### EXCERPT TO READ
How to Be a Better Grantwriter, Part 2: Fuel

I had a teenager in the house who had a truck with a broken gas gauge.  Seems like he didn’t keep tabs on the mileage or anything. He just kept driving with no regard to the consequences. And what happens when a truck runs out of gas?  It stops running.

Gas Gage Illuminated Empty

A necessity for driving his truck was gas and having gas required re-filling every now and then or else it wouldn’t work anymore.

Something similar happens to grantwriters.  They work hard.  They work VERY hard.  And they may be willing to work very long hours when it is crunch time.  But without the second F, FUEL, the proposals are not going to be competitive.

There are various types of fuel grantwriters need and we’ll look at three of them today:  biological, factual, and knowledge of the craft.

Biological Fuel

Sometimes hardworking grantwriters keep going without eating a proper lunch, or even a nutritious dinner.  They put off sleeping and when they do try, their brains are whirling at hurricane velocities, making a good night’s sleep only a dream.

Then what happens?  They become just like that teenager’s truck—they stop working.  The brain crashes, the body rebels.  And they stop, even if the deadline is just hours away.  Bodies need the fuel of adequate fluids, food and forty (or more!) winks.

Longer term, quality of food is important.  An unhealthy body is going to lead to more illness, more time off, and an inability to bounce back from the stress of a grantwriter’s life.

Just as you can’t make a truck run on air, you can’t make yourself transcend the need for good fuel at the biological level.

So the basics of life such as clean water healthy food and adequate sleep are the foundation for becoming a better grantwriter.  This is truly the good FUEL that you need to be a better grantwriter.  The good news here is that you can make this happen for yourself—you don’t need anyone else’s permission.

### PROVIDED INFORMATION
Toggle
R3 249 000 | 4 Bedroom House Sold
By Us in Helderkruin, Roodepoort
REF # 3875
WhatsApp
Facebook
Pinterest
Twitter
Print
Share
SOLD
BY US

--

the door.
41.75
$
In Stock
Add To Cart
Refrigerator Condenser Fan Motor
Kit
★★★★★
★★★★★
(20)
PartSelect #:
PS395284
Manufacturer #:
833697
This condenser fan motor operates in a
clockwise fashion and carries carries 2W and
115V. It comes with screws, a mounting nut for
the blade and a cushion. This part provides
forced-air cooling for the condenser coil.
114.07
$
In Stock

### ASSIGNED TASK
From the article on grantwriters and fuel, quote word for word the passage between "Sometimes hardworking grantwriters" and "the biological level.", inclusive.

### EXERCISE SOLUTION
Sometimes hardworking grantwriters keep going without eating a proper lunch, or even a nutritious dinner.  They put off sleeping and when they do try, their brains are whirling at hurricane velocities, making a good night’s sleep only a dream.

Then what happens?  They become just like that teenager’s truck—they stop working.  The brain crashes, the body rebels.  And they stop, even if the deadline is just hours away.  Bodies need the fuel of adequate fluids, food and forty (or more!) winks.

Longer term, quality of food is important.  An unhealthy body is going to lead to more illness, more time off, and an inability to bounce back from the stress of a grantwriter’s life.

Just as you can’t make a truck run on air, you can’t make yourself transcend the need for good fuel at the biological level.